62 Percent of Small Business Owners Say Facebook Ads Don’t Work.

Results of this study were released by Small Business Trends earlier this year.  Inc.com followed up on this study begging the question…  Is it user error.  This alarming stat was recently presented in an industry update training and prompted a dive into how businesses, both big and small, can measure social success.

How to Measure Social Ad Success

1 – Enable & Use Google Analytics

Google analytics is the cheapest (free) way to gauge success with your social platforms.  You just have to know where and how to find the stats to back up your efforts.  Diving into channels is always a good place to start.

All Traffic – – > Channels

Under this view you can look at sessions, new users and those trusty engagement metrics that help us quantify I tend to focus on time on site for social.  Many social posts are not meant to drive deep engagement with a site.  They are meant to provide direct links to useful content.  For ecommerce a longer site duration visit will often show up in sales when you run attribution reports.

Drill down further to look at a more granular view.

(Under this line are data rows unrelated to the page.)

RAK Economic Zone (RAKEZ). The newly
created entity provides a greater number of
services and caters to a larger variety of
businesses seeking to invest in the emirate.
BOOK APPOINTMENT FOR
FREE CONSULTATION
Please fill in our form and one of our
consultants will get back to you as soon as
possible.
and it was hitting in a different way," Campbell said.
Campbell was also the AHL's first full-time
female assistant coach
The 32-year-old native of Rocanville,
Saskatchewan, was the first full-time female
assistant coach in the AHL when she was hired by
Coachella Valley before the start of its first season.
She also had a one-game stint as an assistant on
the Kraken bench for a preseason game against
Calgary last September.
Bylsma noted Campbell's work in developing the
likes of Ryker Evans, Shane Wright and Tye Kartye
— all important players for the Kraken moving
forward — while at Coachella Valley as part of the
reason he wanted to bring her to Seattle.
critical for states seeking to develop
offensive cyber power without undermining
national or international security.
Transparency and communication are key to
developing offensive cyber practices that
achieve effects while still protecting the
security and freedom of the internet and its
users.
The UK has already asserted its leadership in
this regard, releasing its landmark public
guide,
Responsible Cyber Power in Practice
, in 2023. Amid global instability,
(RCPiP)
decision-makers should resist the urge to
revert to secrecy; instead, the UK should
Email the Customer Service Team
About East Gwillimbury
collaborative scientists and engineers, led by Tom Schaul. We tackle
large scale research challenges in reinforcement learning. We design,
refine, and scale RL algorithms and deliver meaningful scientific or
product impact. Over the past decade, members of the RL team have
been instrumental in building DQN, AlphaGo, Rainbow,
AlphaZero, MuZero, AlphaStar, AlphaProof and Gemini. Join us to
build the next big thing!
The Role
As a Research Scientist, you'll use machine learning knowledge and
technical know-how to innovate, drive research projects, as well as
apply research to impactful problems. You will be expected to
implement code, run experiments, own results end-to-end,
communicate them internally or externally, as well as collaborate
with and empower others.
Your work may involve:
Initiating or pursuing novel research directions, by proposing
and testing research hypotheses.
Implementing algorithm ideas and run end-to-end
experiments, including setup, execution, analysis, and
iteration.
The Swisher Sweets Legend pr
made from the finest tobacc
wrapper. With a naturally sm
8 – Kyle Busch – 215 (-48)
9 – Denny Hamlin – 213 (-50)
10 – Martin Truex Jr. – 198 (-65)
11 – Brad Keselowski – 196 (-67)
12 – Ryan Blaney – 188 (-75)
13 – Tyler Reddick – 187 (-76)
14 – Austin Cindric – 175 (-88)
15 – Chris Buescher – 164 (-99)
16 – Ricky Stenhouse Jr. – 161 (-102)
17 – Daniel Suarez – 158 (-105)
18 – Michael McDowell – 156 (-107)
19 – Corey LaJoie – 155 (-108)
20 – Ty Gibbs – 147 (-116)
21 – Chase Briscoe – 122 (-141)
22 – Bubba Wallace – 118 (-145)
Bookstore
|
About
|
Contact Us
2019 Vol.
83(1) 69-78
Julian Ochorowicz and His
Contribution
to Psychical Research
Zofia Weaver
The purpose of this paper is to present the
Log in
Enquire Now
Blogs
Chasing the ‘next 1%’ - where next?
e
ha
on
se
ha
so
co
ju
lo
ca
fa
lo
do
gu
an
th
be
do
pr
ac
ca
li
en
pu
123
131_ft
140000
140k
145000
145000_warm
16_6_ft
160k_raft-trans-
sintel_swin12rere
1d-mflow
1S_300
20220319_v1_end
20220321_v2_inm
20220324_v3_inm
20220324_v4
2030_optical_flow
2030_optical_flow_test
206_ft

One larger difference in ads on search vs social that often times leads to the perception that they are ineffective is that with search people are actively seeking your offer. In search you are often seeking people who do not yet know they need your product, service, knowledge…  It might take them a little longer to convert.  In walks our assisted conversions and funnel reports.

Conversions – – > Multichannel Funnels –> Assisted Conversions/ Top Conversion Paths

Assisted conversions will break down how many conversions your social channels lend a hand to…

Top Conversion Paths show you where the final conversion took place.

2 – Explore Brand Lift Study Opportunities

To be eligible for this level of study, advertisers must meet certain requirements.  We are currently engaged in a study on Facebook with a education client.  After reaching out to the rep, campaigns are set up as normal.   Following ad impressions Facebook polls viewers on ad recall.  Advertisers have the ability to ask up to three questions.  Including:

  1. Do you recall seeing an ad for [BRAND/PRODUCT] online or on a mobile device in the last 2 days?
  2. Which of the following comes to mind first when you think of [PRODUCT]?
  3. Will you recommend [BRAND/PRODUCT] to a friend?
  4. Have you heard of [BRAND]?
  5. Will you buy/consider [BRAND/PRODUCT] the next time you shop for [CATEGORY]?

3 – Use Platform Analytics

All social channels provide some level of detail into how ads are performing. Each social channel provides a unique view into performance.

Twitter offers a high level snapshot that’s hard to mis-interpret.  They make it so user-friendly to understand the stats it makes us want to tweet more.  Below we see an example of clicks coming from recent tweets.  They also provide nice little tid-bits of information

Facebook on the other hand allows you to get very granular with metrics showing stats from the obvious performance to engagement with posts in general, different types of engagement posts, as well as delivery.

One often overlooked metric is nested under the delivery and can help save dollars and show success. Reach & Frequency

Reach shows us how many people saw our ad at least once.  While frequency can tell us how many times people are seeing our ad. If a frequency number is high you can pull back in spend and allocate to another audience.

4 -Use a Link Tracking Tool

My go to link tracking tool is bitly.com.  It may seem a bit old school…  previously these tools were used to shorten those incredibly long urls.  Then went to the wayside as advertising became more savvy hiding those links behind learn more buttons.  However, these tools are worth a second glance.  They have stepped up their game offering analytics and enterprise level insights.  You can get some great insights into the response to your social efforts with the free tool.  This would be a perfect solution for the small business owner who isn’t committed to learning the in’s and out’s of Google Analytics.

5 – Use a Management or Reporting Tool

There are a plethora of social management & reporting tools available that will roll up all campaigns, across all platforms to provide additional insight into the impact of your social efforts.

Hootsuite, Sprout and Adstage are a few I have experience with.  My favorite is probably Adstage with it’s ability to not only track paid social, but all paid efforts in one place from Google & Bing to Facebook & Linked-In.

Don’t be Part of the 63%

With so many different avenues to help prove success through social media we encourage you…  Don’t be part of the 63% that put ads out there into the world without measuring and understanding success.  Between the free and paid tools there is a solution that can help the savvy marketer to the small business owner.  Social is an avenue that has great potential to reach new customers and increase your key metrics.